[Collected data entries]

-------------------------

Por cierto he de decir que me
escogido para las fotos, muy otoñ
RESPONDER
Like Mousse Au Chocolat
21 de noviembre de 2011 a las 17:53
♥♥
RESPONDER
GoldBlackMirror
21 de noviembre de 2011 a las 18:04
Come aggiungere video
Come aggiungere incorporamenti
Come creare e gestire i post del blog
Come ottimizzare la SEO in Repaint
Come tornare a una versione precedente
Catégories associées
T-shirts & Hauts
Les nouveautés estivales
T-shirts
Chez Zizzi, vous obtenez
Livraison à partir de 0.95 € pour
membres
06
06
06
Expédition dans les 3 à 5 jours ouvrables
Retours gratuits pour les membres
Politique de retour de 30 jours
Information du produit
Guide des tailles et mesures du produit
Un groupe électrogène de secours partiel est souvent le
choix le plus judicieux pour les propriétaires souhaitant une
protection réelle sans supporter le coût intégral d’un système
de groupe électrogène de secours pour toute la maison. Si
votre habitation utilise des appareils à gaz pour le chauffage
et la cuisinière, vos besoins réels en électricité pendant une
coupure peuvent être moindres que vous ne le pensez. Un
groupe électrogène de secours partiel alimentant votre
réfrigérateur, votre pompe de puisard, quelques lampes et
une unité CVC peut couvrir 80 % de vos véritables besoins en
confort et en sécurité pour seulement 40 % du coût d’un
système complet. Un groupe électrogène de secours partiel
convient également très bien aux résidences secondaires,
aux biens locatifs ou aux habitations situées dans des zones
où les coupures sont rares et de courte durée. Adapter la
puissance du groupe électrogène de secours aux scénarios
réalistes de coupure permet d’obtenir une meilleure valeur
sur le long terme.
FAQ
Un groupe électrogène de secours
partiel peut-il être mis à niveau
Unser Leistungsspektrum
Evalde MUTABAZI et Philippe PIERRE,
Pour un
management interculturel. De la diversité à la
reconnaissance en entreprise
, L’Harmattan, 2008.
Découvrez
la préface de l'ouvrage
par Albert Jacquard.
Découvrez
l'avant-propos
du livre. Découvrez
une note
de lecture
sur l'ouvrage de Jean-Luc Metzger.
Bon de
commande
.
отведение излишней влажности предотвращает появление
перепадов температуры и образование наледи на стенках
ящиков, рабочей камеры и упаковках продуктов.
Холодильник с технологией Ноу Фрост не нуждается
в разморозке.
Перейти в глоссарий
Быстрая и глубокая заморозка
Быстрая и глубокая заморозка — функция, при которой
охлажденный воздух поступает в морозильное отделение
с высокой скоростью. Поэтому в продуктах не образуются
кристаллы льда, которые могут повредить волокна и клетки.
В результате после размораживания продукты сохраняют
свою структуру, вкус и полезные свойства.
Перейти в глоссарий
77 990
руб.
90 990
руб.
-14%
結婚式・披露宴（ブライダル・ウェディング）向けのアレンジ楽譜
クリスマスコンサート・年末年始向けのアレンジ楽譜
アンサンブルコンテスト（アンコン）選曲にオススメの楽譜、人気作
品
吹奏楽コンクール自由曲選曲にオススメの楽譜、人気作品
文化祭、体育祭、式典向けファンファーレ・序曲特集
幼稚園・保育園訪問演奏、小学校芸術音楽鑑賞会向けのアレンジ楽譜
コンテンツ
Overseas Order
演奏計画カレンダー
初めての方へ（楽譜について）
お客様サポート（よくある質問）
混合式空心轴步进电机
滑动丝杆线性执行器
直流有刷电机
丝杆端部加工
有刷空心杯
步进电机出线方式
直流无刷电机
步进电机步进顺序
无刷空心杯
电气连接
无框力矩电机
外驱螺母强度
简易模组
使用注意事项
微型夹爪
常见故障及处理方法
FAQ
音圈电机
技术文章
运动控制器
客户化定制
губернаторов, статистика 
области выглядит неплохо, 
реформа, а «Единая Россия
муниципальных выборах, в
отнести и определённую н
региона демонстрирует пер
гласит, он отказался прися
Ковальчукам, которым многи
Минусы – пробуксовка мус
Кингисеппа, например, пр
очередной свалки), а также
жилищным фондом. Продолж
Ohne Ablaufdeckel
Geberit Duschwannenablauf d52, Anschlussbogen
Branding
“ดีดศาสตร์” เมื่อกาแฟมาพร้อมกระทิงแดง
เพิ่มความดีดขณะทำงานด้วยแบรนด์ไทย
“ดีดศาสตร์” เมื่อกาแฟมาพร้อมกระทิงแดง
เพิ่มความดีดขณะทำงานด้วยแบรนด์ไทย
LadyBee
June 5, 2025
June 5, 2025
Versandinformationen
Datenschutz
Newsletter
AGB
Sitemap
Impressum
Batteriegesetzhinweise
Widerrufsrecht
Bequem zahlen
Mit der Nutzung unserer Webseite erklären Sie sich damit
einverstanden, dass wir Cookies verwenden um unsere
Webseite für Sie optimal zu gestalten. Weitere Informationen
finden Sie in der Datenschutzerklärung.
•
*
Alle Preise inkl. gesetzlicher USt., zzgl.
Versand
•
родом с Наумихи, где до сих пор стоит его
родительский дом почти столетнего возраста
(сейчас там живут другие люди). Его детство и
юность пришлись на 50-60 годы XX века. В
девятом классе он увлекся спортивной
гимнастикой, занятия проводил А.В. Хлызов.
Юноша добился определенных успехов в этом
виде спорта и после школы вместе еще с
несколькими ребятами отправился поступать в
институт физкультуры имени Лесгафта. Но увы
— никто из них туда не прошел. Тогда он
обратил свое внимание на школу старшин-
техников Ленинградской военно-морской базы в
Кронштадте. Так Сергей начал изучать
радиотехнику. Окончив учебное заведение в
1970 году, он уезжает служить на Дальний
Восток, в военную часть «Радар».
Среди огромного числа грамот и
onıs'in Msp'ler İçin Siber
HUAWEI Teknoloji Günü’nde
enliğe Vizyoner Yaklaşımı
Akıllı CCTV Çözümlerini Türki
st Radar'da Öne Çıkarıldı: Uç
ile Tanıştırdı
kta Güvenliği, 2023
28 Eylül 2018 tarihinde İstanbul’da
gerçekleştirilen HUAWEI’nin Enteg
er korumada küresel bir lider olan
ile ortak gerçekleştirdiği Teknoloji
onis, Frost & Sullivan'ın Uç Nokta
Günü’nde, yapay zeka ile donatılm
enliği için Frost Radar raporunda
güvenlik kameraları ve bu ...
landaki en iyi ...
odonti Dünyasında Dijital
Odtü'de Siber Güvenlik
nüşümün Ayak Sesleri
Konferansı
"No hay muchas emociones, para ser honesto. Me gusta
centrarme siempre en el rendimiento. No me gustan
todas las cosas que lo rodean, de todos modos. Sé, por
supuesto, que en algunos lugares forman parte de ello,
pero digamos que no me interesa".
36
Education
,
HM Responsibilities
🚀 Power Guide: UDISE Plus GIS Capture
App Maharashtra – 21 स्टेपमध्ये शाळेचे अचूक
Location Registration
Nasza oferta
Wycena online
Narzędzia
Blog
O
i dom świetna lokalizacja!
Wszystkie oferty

-------------------------

## To-do item
If a line falls between the first line of the entries and the line containing "système complet. Un", or is one of those two, restate it word for word; leave all other lines out.

## Solution for this problem
Por cierto he de decir que me
escogido para las fotos, muy otoñ
RESPONDER
Like Mousse Au Chocolat
21 de noviembre de 2011 a las 17:53
♥♥
RESPONDER
GoldBlackMirror
21 de noviembre de 2011 a las 18:04
Come aggiungere video
Come aggiungere incorporamenti
Come creare e gestire i post del blog
Come ottimizzare la SEO in Repaint
Come tornare a una versione precedente
Catégories associées
T-shirts & Hauts
Les nouveautés estivales
T-shirts
Chez Zizzi, vous obtenez
Livraison à partir de 0.95 € pour
membres
06
06
06
Expédition dans les 3 à 5 jours ouvrables
Retours gratuits pour les membres
Politique de retour de 30 jours
Information du produit
Guide des tailles et mesures du produit
Un groupe électrogène de secours partiel est souvent le
choix le plus judicieux pour les propriétaires souhaitant une
protection réelle sans supporter le coût intégral d’un système
de groupe électrogène de secours pour toute la maison. Si
votre habitation utilise des appareils à gaz pour le chauffage
et la cuisinière, vos besoins réels en électricité pendant une
coupure peuvent être moindres que vous ne le pensez. Un
groupe électrogène de secours partiel alimentant votre
réfrigérateur, votre pompe de puisard, quelques lampes et
une unité CVC peut couvrir 80 % de vos véritables besoins en
confort et en sécurité pour seulement 40 % du coût d’un
système complet. Un groupe électrogène de secours partiel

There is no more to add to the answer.